So you’ve tried the 9 home remedies… but what if you’re still not better?
It’s time to seek professional help from a podiatrist. If you wait too long (say, after three months) to see a doctor, plantar fasciosis can set in. It’s always more problematic to treat dying cells than ones that are just inflamed and healing is virtually impossible in this case without professional medical assistance. If the self-treatments fail to improve your condition after a month or so, go see a foot doctor right away.
Your foot doctor normally goes through these steps for your diagnosis.
1. MEDICAL HISTORY
Your foot doctor will note your symptoms, such as where the pain is and what time of day your foot hurts the most. Be prepared to answer questions about your medical history and daily activities as well. These give your foot doctor more clues to help figure out what is really wrong with your heel and suggest immediate changes to your routine, if necessary.
Your foot doctor will then check your feet, examine how you stand and walk, and also look at your structure, specifically for misalignment. If you have a thin heel pad, the heel bone can easily be felt and it may hurt when the doctor presses on it. Another thing a doctor will look for is a tight calf muscle (or equinus).
Before any testing is done, the doctor will probably check the level of blood flow into your feet and for signs of nerve entrapment in and around the heel.
Diagnostic Ultrasound: A professional examination should include a high-resolution, diagnostic ultrasound of the heels.118 With ultrasound, a doctor can determine the thickness of your plantar fascia (which normally is 4 millimeters thick, as opposed to 7-8 millimeters when afflicted with plantar fasciitis). To monitor a patient’s progress, I use ultrasounds once every 4-6 weeks. Look for a doctor who uses ultrasounds to evaluate your case.
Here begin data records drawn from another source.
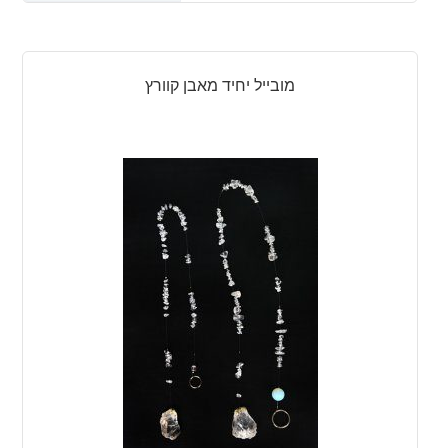
מובייל יחיד מאבן קוורץ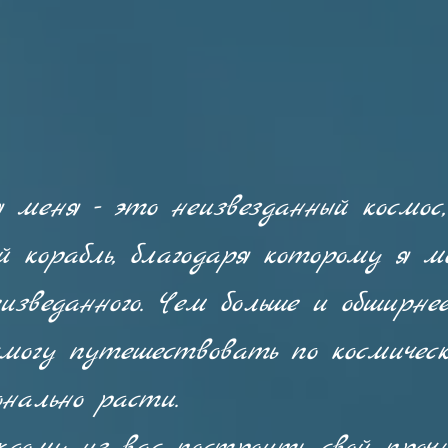
меня - это неизвезданный космос,
й корабль, благодаря которому я 
еизведанного. Чем больше и обширн
смогу путешествовать по космичес
онально расти.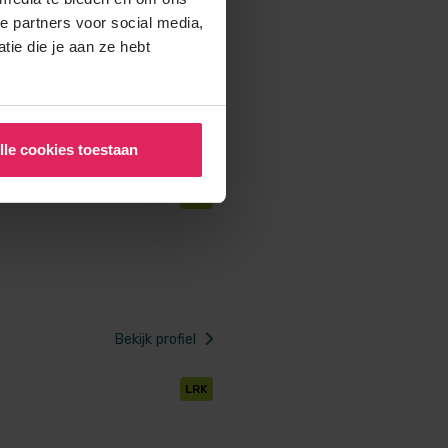
LRK
e partners voor social media,
ie die je aan ze hebt
Bekijk profiel
lle cookies toestaan
LRK
Bekijk profiel
LRK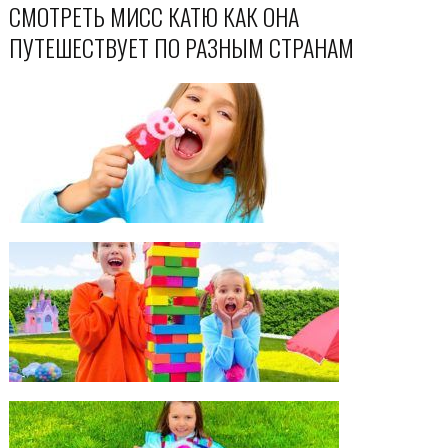
СМОТРЕТЬ МИСС КАТЮ КАК ОНА
ПУТЕШЕСТВУЕТ ПО РАЗНЫМ СТРАНАМ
IV. NON-INVASIVE VS. INVASIVE PROCEDURES
Professional treatments are separated into non-invasive and invasive categories. Like the 9 home remedies, there are generally 9 solutions used by doctors to treat heel pain. Remedies #1 – #5 are non-invasive, meaning a procedure that does not involve entering the body. The next four methods (#6 – #9) entail injections and surgery.
Your initial treatments typically consist of: custom orthotic devices, taping, prescribed anti-inflammatories, stretching exercises, and physical therapy.119 Your foot doctor should offer a comprehensive and gentle plan for the best recovery.120
V. IT MIGHT NOT BE PLANTAR FASCIITIS/FASCIOSIS!
If the 9 home remedies haven’t worked for you, it is quite possible that you do not have plantar fasciitis or heel pain, but some other condition, such as a stress fracture, tumor, bone cyst, nerve entrapment, or arthritis!
1. Stress Fracture
The heel bone is a “sponge” bone; it needs to absorb shock so, like an egg, it has a hard shell on the outside, but is soft on the inside. Therefore, if you put a tremendous amount of pressure on the heel it could crack inside, causing a stress fracture. This happens most frequently to people who experience a sudden increase of intensity in their activity; just like a soldier marching 10-15 miles a day when he’s never marched that far before. You need a bone scan and/or MRI (magnetic resonance imaging) to confirm a stress fracture.
2. Tumor or Bone Cyst
A bone tumor is an abnormal growth within the bone, while a bone cyst is a hollow or less-dense area that is clearly demarcated. Both of these can attribute to the cause of heel pain.
An MRI is helpful in sorting this out and other difficult problems in the heel and foot. Whereas x-rays only show the bones, an MRI reveals details like soft tissues, joint integrity, and bone density. An MRI is able to take layered photos, so you can explore the structure of the foot.